### Your task
Write out each record exactly and skip every image.

### Working data
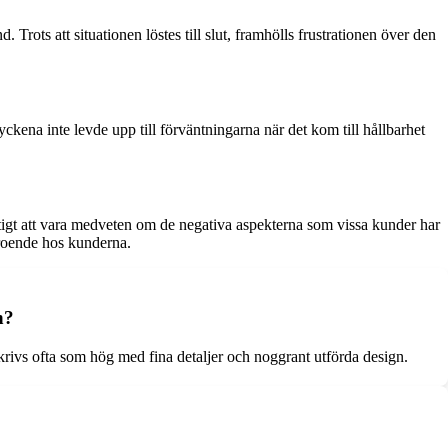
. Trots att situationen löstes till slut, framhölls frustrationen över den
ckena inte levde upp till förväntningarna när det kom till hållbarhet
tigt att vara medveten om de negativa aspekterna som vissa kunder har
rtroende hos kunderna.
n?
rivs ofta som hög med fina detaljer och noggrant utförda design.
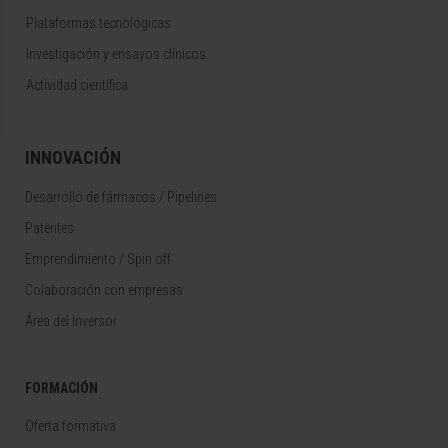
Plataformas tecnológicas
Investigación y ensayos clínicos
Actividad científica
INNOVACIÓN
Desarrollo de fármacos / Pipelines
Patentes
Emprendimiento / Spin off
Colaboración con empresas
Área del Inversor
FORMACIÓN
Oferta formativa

### Reply
. Trots att situationen löstes till slut, framhölls frustrationen över den
ckena inte levde upp till förväntningarna när det kom till hållbarhet
tigt att vara medveten om de negativa aspekterna som vissa kunder har
rtroende hos kunderna.
n?
rivs ofta som hög med fina detaljer och noggrant utförda design.
Plataformas tecnológicas
Investigación y ensayos clínicos
Actividad científica
INNOVACIÓN
Desarrollo de fármacos / Pipelines
Patentes
Emprendimiento / Spin off
Colaboración con empresas
Área del Inversor
FORMACIÓN
Oferta formativa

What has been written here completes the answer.